This past summer, W&M Physics rising senior Patrick King was the inaugural recipient of the first Dorothy Pruitt Babcock Memorial Research Scholarship. This scholarship enabled Patrick to conduct research in theoretical particle physics along with Associate Professor Joshua Erlich.
Patrick's project was to investigate possible ways to explain the carriers of the fundamental forces in nature by invoking the idea that there may be hidden "extra dimensions" of space-time. In the Standard Model of particle physics, these force carriers (the photon, the gluons, and the W and Z bosons) arise due to symmetries in nature. These symmetries can be described mathematically using group theory, and are generically known as "gauge symmetries". The concept here is that the same force carriers might arise from a simpler set of symmetries (a reduced set of gauge groups), if nature also has extra dimensions. The Standard Model would then arise as a low-energy "effective theory" of this extra-dimensioned universe.

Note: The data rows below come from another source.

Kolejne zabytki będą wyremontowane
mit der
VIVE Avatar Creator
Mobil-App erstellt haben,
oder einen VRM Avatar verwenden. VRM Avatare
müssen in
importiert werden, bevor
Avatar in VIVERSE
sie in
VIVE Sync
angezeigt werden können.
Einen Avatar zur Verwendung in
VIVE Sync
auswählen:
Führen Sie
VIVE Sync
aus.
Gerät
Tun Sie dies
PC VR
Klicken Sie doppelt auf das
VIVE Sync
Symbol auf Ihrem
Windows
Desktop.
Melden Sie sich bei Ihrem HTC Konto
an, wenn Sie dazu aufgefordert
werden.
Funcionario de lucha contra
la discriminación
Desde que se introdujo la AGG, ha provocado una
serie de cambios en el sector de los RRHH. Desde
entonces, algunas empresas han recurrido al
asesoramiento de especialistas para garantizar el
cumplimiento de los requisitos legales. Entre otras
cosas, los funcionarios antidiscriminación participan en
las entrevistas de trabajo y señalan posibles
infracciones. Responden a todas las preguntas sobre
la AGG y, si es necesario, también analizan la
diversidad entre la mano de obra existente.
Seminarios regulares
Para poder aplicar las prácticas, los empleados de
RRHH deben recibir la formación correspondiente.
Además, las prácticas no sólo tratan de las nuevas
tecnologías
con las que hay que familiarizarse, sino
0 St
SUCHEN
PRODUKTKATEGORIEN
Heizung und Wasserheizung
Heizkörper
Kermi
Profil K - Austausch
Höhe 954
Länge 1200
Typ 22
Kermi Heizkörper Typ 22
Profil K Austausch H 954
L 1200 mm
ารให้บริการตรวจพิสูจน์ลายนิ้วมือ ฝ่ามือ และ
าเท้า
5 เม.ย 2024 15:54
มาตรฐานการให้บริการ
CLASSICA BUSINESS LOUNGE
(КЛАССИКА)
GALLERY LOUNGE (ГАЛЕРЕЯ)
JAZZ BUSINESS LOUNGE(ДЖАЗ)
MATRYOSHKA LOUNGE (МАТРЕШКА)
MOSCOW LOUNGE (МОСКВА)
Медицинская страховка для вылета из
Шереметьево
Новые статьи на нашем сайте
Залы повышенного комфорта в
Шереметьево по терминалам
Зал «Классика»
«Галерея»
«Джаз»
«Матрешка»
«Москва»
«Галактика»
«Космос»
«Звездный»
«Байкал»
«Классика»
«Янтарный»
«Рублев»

Patrick investigated a variety of such models, and was able to show that they could not be made to predict the observed force carriers. He was also able to show mathematically why this was the case.
Patrick is continuing research with Professor Erlich this year, as the basis for his honors thesis. He is working on modeling high-temperature superconductors using ideas that have emerged from string theory (the quantum theory of massless vibrating strings). Patrick is a dual physics and math major, and completed his honors research work in math last year under the supervision of Prof. Junping Shi of the Math department.